前日、キスリングは西肥バス荷物預かり所に預けていたので、駅までは楽であった。キスリングを取りに行くと、「何処に行くのですか」「ちょっと北アルプスまで」。こんなやり取り交わされた。
何ともいいようのない誇らしさがあった。
もう何人か集合している。
普通の集合風景と変わらないのだが、よく見るとワカン、ピッケルといった九州の山には必要がない道具が見られる。
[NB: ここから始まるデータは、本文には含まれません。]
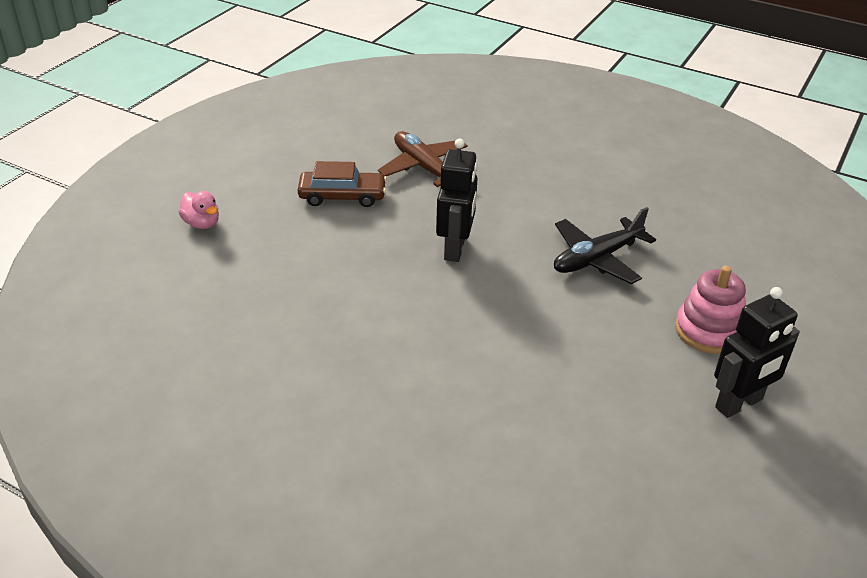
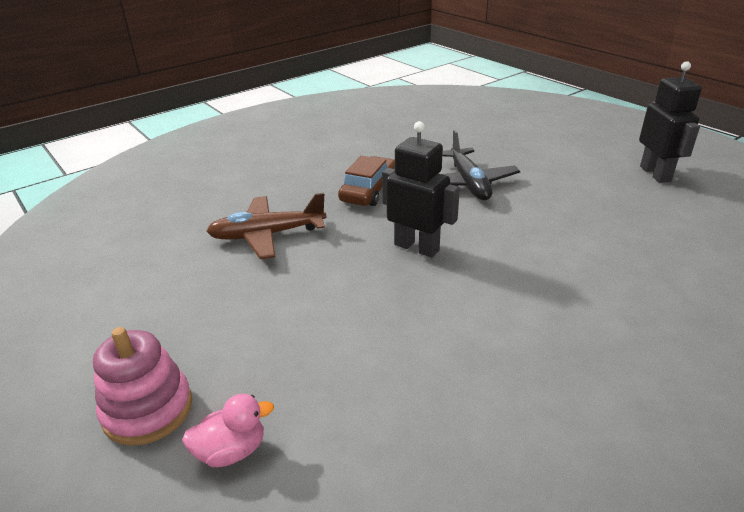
camera: 65 degrees left, 5 degrees down
brown car [298,161,387,207] -> brown car moved to [338,156,395,206]
pink stacking toy [675,266,746,354] -> pink stacking toy moved to [93,327,192,446]

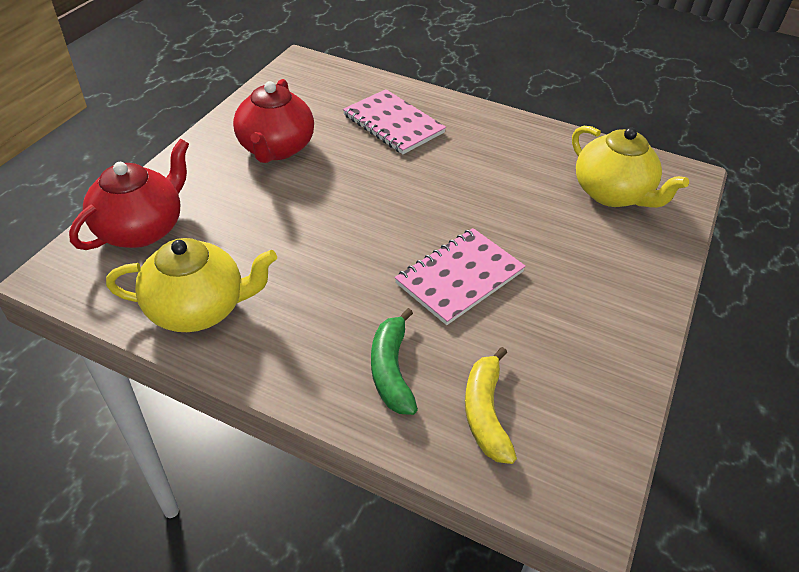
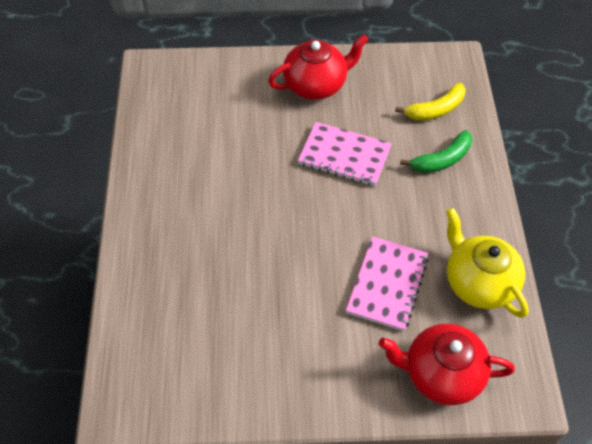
camera: 115 degrees left, 10 degrees up
red teapot [233,79,314,163] -> red teapot moved to [268,34,369,100]
pink notebook [343,89,446,154] -> pink notebook moved to [346,236,429,331]
yellow teapot [572,126,689,208] -> none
ザックも大きく、皆の心は既に鹿島槍ケ岳に向いていた。
会長ほか大勢の見送りを受け、10時30分特急かもめはホームを後にした。
途中、上有田附近ではT先生以下高校ワンゲル部員が英岩から盛んに手を振り見送ってくれた。
トランプゲームに興じているうちに21時36分、大阪駅に滑り込む。
16分後には、急行くろよんに乗り換え発車した。
連休前であり京都、名古屋からの乗客も少なく、ゆったりと行くことができた。
山日記はここまでで、肝心の山での行動は記していません。
キスリングの重さに両腕が浮腫んだこと。
朝食のモチ入りラーメンはシゴキに感じたこと。
雪上訓練で雪ブロックが落ちてきたこと。
アタックキャンプの高千穂平では雪崩の音を何度も聞いたこと。
国境稜線手前のトラバースが怖かったこと。
主力メンバーは東尾根や鎌尾根に取り付いたこと。
下山して松本市内信州会館での食事と風呂が良かったこと。
母親の心配が大きかったこと。
などが断片的に思い出されます。
高千穂平にアタックキャンプACを設置。3日間滞在しました。
この春山合宿、剣岳の姿に感激し山の虜になりました。
鹿島槍ヶ岳は、日本百名山で3番目に登った山で九州以外では最初でした。
日本百名山というブームもなく、私にもメンバーにもその意識はなかった。